E’ tornato, Tom Hanks, e punta con prepotenza dritto agli Oscar, come solo lui sa fare, con la sua zattera così sapientemente costruita, con un film ed un regista che la Provvida Marea gli ha offerto, sfidando le altissime e devastanti onde di un’interpretazione difficile, molto più complicata di quanto possa sembrare ad una distratta visione del film. Oscar certamente per il trasformismo: ingrassare per la prima parte del film e poi, durante l’anno di sospensione delle riprese (durante il quale Zemeckis girava “Le verità nascoste”), dimagrire di una ventina di chili, fino a ridursi ad un grissino non è cosa da tutti i giorni, ma è cosa comprensibile per chi in “Philadelphia” mutava a tal punto da farci credere quasi di essere ammalato realmente, fuori dalla finzione, di AIDS, ma soprattutto a chi sa che questa interpretazione potrebbe portarlo alla 3° statuetta come protagonista, impresa mai riuscita da nessun attore.

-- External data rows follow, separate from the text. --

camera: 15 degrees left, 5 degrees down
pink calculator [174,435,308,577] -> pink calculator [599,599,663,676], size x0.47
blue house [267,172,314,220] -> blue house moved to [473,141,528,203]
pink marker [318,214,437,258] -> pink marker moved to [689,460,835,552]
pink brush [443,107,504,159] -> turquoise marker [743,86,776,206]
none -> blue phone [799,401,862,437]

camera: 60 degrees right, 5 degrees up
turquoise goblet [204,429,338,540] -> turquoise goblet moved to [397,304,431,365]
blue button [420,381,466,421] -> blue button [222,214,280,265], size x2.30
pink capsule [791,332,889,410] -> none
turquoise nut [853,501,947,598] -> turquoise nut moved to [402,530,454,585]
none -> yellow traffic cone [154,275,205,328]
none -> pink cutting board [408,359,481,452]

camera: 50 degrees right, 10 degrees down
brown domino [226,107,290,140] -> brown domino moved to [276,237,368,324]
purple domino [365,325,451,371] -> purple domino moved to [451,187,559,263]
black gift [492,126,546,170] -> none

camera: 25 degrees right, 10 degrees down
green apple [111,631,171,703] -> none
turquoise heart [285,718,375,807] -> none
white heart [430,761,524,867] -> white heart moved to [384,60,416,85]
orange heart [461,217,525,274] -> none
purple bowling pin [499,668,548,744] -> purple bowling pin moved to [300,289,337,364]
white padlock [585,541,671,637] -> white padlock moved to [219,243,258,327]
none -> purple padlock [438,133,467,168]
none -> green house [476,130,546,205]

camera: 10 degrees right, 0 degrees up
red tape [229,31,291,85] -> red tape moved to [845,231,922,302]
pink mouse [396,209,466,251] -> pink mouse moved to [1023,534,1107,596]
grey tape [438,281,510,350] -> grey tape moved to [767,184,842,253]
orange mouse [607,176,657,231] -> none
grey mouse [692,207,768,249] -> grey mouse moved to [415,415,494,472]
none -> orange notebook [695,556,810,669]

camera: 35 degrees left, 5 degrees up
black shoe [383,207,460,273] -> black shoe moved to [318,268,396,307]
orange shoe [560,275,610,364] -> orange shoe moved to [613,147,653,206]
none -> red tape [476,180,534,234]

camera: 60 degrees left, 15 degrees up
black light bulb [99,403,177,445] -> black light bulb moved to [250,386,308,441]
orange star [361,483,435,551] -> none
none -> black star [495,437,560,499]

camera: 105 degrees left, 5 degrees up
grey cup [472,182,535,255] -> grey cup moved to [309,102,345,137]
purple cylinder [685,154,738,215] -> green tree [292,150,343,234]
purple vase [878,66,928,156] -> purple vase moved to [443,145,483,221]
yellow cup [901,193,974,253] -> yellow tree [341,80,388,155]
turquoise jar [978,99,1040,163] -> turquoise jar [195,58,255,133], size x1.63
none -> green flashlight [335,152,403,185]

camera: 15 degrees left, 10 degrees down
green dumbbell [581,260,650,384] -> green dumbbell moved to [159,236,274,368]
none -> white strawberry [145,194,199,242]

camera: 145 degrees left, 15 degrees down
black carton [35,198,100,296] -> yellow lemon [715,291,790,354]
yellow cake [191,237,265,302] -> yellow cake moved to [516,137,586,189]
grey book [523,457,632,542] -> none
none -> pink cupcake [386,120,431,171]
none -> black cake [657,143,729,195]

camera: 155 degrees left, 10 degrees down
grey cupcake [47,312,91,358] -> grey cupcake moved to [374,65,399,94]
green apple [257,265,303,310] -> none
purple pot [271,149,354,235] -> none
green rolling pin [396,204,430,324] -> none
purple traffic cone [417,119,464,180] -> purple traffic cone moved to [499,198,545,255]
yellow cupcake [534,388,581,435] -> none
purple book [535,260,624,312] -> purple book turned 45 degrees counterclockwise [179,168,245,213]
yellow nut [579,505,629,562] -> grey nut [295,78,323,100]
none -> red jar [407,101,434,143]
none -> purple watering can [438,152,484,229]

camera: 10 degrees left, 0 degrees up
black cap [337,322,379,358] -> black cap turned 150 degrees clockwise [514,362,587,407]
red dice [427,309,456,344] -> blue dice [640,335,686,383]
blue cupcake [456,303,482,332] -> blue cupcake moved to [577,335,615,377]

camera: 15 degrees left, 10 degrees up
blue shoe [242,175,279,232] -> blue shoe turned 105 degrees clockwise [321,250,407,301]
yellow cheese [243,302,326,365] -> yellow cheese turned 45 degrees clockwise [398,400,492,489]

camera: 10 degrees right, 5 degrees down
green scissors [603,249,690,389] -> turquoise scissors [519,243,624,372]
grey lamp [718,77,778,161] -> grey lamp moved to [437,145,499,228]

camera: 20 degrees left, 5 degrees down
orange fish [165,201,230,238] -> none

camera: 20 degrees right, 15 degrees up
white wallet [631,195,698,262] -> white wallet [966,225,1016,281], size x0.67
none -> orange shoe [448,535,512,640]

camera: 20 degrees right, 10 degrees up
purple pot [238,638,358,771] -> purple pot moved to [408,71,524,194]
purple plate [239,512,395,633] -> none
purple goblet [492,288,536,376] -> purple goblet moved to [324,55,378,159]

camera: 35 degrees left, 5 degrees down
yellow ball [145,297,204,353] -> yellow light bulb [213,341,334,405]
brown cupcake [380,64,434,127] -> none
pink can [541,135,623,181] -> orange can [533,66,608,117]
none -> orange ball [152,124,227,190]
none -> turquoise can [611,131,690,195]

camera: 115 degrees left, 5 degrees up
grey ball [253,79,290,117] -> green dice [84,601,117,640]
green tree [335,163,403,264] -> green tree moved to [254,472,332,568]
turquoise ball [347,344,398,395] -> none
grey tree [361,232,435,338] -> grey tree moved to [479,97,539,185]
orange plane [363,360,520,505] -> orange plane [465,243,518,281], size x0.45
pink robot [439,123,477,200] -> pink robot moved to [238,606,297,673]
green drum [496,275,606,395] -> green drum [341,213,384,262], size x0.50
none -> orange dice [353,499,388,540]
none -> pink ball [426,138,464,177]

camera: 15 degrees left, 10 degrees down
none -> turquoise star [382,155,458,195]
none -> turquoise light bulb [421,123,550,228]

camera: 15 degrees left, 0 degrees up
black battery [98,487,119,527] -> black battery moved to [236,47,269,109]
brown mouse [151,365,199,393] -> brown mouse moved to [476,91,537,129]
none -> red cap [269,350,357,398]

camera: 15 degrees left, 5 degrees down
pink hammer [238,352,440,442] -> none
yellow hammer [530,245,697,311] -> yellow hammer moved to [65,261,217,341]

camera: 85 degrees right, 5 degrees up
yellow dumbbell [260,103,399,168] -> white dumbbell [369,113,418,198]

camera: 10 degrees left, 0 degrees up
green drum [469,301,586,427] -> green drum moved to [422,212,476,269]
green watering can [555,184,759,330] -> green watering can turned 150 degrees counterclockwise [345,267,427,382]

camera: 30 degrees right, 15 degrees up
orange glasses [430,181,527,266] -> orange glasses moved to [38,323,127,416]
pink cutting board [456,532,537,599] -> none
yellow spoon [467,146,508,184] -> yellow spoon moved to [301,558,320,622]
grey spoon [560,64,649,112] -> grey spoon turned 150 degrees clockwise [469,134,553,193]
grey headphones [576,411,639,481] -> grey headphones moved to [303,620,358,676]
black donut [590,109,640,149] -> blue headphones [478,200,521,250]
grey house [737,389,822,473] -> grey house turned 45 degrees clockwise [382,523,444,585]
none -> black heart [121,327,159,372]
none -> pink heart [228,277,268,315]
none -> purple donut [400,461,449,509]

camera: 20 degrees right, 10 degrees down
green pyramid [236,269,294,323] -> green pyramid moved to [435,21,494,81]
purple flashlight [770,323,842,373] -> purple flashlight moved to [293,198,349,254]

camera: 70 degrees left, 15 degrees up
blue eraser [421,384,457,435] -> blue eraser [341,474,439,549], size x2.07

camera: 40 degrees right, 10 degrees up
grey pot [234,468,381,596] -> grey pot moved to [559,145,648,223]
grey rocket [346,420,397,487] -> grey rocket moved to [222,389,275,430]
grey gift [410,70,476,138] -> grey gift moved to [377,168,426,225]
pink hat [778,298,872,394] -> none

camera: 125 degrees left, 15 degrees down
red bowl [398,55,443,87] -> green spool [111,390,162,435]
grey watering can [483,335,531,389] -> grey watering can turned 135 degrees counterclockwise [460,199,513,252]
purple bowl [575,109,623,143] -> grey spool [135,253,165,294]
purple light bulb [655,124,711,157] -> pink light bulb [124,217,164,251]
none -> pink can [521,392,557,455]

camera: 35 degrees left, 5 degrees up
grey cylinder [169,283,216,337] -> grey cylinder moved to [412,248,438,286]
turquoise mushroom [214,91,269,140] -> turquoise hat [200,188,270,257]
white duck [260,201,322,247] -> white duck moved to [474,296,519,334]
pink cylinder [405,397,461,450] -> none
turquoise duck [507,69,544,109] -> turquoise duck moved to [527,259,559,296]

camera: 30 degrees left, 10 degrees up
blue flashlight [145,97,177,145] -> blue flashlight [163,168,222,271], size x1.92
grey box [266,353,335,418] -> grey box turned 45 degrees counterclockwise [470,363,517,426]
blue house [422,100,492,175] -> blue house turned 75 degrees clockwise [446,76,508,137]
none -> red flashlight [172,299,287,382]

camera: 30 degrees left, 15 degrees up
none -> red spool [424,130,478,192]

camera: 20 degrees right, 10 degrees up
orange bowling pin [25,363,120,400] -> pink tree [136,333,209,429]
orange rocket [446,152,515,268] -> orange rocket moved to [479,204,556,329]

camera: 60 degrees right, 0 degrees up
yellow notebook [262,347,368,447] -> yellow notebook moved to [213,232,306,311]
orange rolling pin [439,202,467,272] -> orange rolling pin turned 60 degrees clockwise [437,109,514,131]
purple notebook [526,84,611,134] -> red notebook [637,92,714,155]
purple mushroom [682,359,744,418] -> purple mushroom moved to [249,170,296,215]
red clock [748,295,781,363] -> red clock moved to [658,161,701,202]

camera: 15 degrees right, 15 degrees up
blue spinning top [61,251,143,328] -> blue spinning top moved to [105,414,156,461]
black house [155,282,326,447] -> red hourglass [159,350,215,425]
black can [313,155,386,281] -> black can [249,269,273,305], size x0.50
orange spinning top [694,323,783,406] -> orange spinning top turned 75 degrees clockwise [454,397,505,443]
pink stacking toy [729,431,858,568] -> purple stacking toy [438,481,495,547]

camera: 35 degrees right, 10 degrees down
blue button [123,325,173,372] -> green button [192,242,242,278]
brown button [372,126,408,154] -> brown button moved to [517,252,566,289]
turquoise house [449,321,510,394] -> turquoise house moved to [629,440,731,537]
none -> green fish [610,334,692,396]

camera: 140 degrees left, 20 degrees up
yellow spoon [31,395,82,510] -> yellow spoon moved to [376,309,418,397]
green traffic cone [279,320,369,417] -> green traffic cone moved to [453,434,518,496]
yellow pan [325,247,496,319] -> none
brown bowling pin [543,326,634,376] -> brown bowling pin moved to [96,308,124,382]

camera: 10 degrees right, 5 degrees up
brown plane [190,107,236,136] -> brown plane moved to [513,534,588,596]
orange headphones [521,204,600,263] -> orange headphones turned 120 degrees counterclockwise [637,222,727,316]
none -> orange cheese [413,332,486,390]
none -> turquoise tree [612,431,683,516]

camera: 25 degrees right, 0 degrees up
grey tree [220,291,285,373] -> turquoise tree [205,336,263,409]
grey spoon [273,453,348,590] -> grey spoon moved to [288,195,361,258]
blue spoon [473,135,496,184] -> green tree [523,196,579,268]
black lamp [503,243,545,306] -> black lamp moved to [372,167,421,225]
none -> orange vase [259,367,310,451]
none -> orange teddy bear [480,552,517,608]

Promossa anche la regia; Zemeckis, non tradisce le attese e, dopo qualche piccolo virtuosismo iniziale che non guasta mai, trasforma la vecchia trama del naufrago che deve ricominciare da zero, in un bellissimo spettacolo dove il magnifico paesaggio dell’isola non fa da solo sfondo, ma vive e lotta con e contro il protagonista, dove gran parte del tempo è dedicato dallo spettatore unicamente all’osservare e poco all’ascoltare, mentre i “dialoghi” con Wilson, il pallone antropomorfizzato in un novello Venerdì, fanno da contorno a quelli silenti con la natura selvaggia . Non solo: la scena del naufragio, piccola perla in un film che lascia relativamente poco spazio agli effetti speciali tanto cari al regista, con gli improvvisi bagliori del cielo che rivelano, in una bolgia dantesca di luce ed ombra, le fiamme divampanti sull’oceano, è magistralmente concepita e condotta, come del resto alcune metafore di luce, che in altri contesti si presenterebbero forse scontate, e che in questo risultano invece terribilmente azzeccate e consone ai particolari stati d’animo del Crusoe del duemila. L’ultima parte del film è un riassimilarsi agli schemi di Hollywood, ma un riassimilarsi necessario per la metafora-significato finale del film.
Una ferma ed ulteriore (se mai ce ne fosse stato bisogno) dimostrazione di come non sia importante la storia, semplice e ormai svalutata nel tempo, quanto il “come” la si racconta: Hanks e Zemeckis incarnano questo “come” con grande personalità e si imbarcano verso una notte, quella degli Oscar, probabilmente assai meno buia e tempestosa, ma altrettanto emozionante, di quella del naufragio.